---------- Material shown ----------
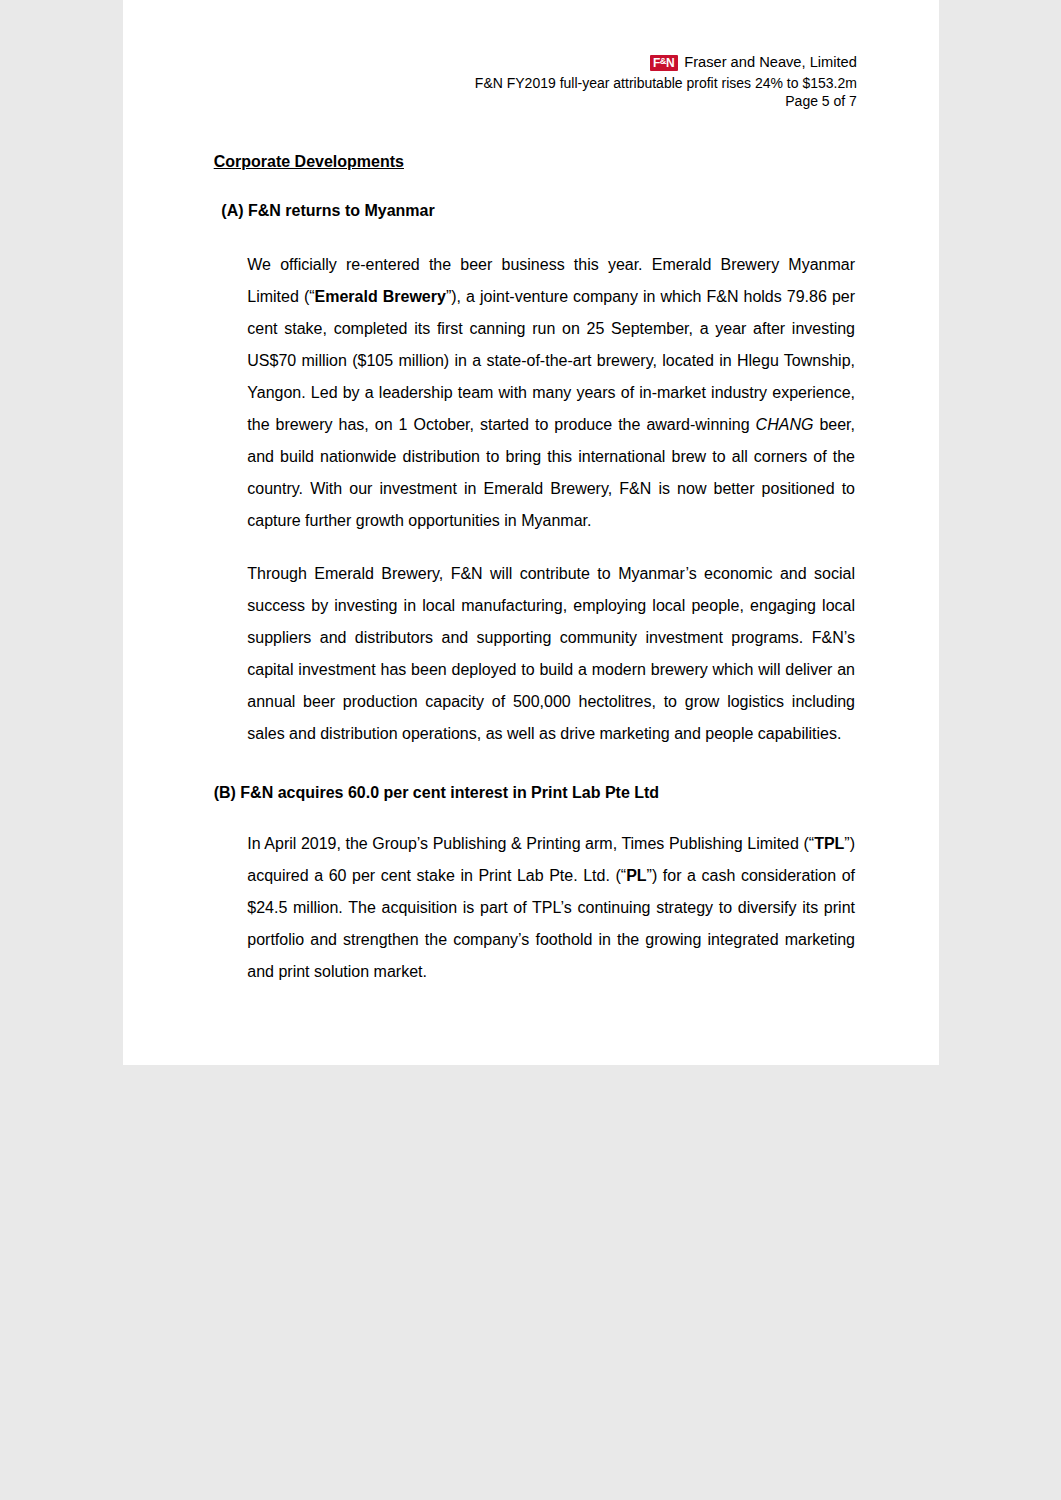F&N Fraser and Neave, Limited
F&N FY2019 full-year attributable profit rises 24% to $153.2m
Page 5 of 7
Corporate Developments
(A) F&N returns to Myanmar
We officially re-entered the beer business this year. Emerald Brewery Myanmar Limited (“Emerald Brewery”), a joint-venture company in which F&N holds 79.86 per cent stake, completed its first canning run on 25 September, a year after investing US$70 million ($105 million) in a state-of-the-art brewery, located in Hlegu Township, Yangon. Led by a leadership team with many years of in-market industry experience, the brewery has, on 1 October, started to produce the award-winning CHANG beer, and build nationwide distribution to bring this international brew to all corners of the country. With our investment in Emerald Brewery, F&N is now better positioned to capture further growth opportunities in Myanmar.
Through Emerald Brewery, F&N will contribute to Myanmar’s economic and social success by investing in local manufacturing, employing local people, engaging local suppliers and distributors and supporting community investment programs. F&N’s capital investment has been deployed to build a modern brewery which will deliver an annual beer production capacity of 500,000 hectolitres, to grow logistics including sales and distribution operations, as well as drive marketing and people capabilities.
(B) F&N acquires 60.0 per cent interest in Print Lab Pte Ltd
In April 2019, the Group’s Publishing & Printing arm, Times Publishing Limited (“TPL”) acquired a 60 per cent stake in Print Lab Pte. Ltd. (“PL”) for a cash consideration of $24.5 million. The acquisition is part of TPL’s continuing strategy to diversify its print portfolio and strengthen the company’s foothold in the growing integrated marketing and print solution market.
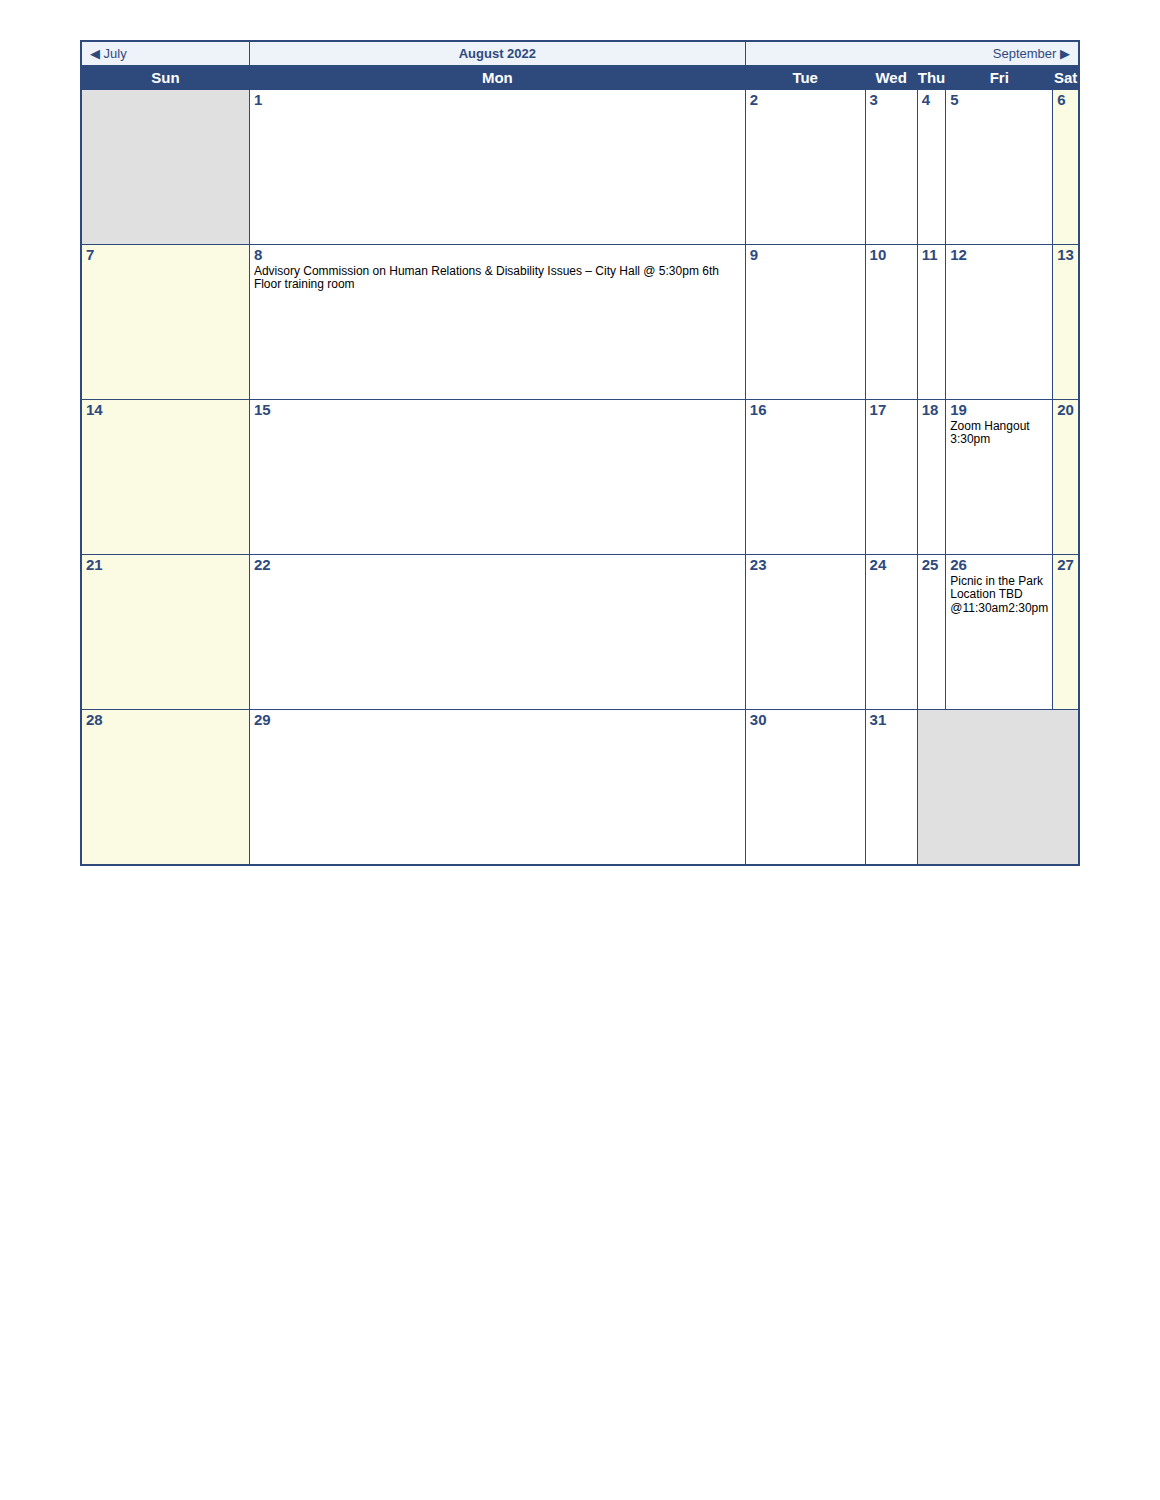| ◀ July | August 2022 | September ▶ |
| Sun | Mon | Tue | Wed | Thu | Fri | Sat |
| | 1 | 2 | 3 | 4 | 5 | 6 |
| 7 | 8 Advisory Commission on Human Relations & Disability Issues – City Hall @ 5:30pm 6th Floor training room | 9 | 10 | 11 | 12 | 13 |
| 14 | 15 | 16 | 17 | 18 | 19 Zoom Hangout 3:30pm | 20 |
| 21 | 22 | 23 | 24 | 25 | 26 Picnic in the Park Location TBD @11:30am2:30pm | 27 |
| 28 | 29 | 30 | 31 | |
----------
* **About this task**
From the data above, show each line that contains "investment".

* **Task output**
We officially re-entered the beer business this year. Emerald Brewery Myanmar Limited (“Emerald Brewery”), a joint-venture company in which F&N holds 79.86 per cent stake, completed its first canning run on 25 September, a year after investing US$70 million ($105 million) in a state-of-the-art brewery, located in Hlegu Township, Yangon. Led by a leadership team with many years of in-market industry experience, the brewery has, on 1 October, started to produce the award-winning CHANG beer, and build nationwide distribution to bring this international brew to all corners of the country. With our investment in Emerald Brewery, F&N is now better positioned to capture further growth opportunities in Myanmar.
Through Emerald Brewery, F&N will contribute to Myanmar’s economic and social success by investing in local manufacturing, employing local people, engaging local suppliers and distributors and supporting community investment programs. F&N’s capital investment has been deployed to build a modern brewery which will deliver an annual beer production capacity of 500,000 hectolitres, to grow logistics including sales and distribution operations, as well as drive marketing and people capabilities.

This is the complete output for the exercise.